Connections 2025, the Comprehensive Plan – along with its graphic representation, the Generalized Future Land Use Map (GFLUM) – has been confusing people since it was passed by the City Council in 2003.

Now that the Comp Plan, as it is called, is in its final months before being replaced by the new GSO 2040 Comprehensive Plan, it continues to be source of controversy and confusion.

(GSO 2040 was supposed to go into effect on July 1, but like everything else could be delayed because public hearings have been canceled due to COVID-19.)

At the two controversial rezoning requests heard by the City Council on April 21, the opponents strongly objected to the Comp Plan amendment that preceded the rezoning.

At the Zoning Commission meeting in January, when the rezoning of the corner of Lawndale and Lake Jeanette was discussed, the opponents complained that they had been tricked because they were unaware that the Zoning Commission would be considering a Comp Plan amendment along with the rezoning request.

At the City Council meeting on April 21, attorney David Pokela went into great detail on how the rezoning request for the old Sedgefield Show Grounds was not consistent with the Comp Plan and according to the ordinance land can only be rezoned when it is consistent with the Comp Plan, aka the GFLUM.

It would seem, and does often seem to those who oppose rezoning requests, that if the rezoning is not consistent with the Comp Plan then the City Council cannot legally rezone the property.

But nothing could be further from the truth.

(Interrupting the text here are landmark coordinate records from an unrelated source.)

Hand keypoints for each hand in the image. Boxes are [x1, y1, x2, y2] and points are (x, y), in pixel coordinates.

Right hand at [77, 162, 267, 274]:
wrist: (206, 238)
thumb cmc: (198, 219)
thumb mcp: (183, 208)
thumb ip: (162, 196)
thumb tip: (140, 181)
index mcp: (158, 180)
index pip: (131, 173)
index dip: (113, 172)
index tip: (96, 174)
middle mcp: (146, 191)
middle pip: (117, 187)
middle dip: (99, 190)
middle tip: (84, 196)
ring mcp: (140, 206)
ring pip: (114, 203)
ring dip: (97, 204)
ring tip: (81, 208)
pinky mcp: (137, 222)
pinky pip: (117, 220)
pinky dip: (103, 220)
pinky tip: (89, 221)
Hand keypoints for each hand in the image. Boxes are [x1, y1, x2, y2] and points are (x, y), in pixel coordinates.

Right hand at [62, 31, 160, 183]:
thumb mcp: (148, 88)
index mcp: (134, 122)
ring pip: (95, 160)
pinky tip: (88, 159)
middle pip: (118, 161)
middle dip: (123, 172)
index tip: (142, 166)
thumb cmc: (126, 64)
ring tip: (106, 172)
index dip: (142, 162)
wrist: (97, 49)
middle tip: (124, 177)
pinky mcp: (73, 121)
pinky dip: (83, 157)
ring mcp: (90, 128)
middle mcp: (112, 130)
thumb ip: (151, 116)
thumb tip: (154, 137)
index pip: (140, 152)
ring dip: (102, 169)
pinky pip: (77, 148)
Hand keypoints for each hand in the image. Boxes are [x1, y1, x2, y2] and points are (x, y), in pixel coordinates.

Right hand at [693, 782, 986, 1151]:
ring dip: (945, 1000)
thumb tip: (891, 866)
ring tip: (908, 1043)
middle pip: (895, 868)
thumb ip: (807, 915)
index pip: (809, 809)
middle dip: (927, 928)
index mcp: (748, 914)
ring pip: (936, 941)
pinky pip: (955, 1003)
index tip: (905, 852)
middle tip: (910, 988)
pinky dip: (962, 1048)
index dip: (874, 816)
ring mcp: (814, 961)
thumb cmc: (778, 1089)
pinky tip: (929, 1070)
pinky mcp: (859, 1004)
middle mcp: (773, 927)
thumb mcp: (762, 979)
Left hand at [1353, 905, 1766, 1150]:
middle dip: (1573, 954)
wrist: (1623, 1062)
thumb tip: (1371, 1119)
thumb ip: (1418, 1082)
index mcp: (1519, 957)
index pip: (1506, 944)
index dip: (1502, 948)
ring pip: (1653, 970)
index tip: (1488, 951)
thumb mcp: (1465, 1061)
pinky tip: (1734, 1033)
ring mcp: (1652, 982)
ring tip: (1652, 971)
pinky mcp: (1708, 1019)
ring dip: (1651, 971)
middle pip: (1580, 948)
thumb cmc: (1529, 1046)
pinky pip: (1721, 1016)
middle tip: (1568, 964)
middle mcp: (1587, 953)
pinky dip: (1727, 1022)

As Mayor Nancy Vaughan explained at the April 21 meeting, the City Council amends the Comp Plan on a “fairly regular basis.”

In fact, at the April 21 meeting, the City Council amended the Comp Plan three times to make three rezoning requests they approved legal.

The Comp Plan was actually passed in 2003 without the City Council reading the final version. It was only later that the City Council discovered that they could only amend the Comp Plan twice a year and that the plan as approved gave both the Planning Board and the Zoning Commission veto power over the City Council on Comp Plan amendments and, consequently, rezoning requests. The City Council amended those clauses fairly quickly, and since 2003 not only has the Comp Plan been amended countless times, but the City Council has consistently made it easier to amend the Comp Plan.

For example, currently for lots of less of than an acre in size, no Comp Plan amendment is needed to approve a rezoning that is contrary to the Comp Plan.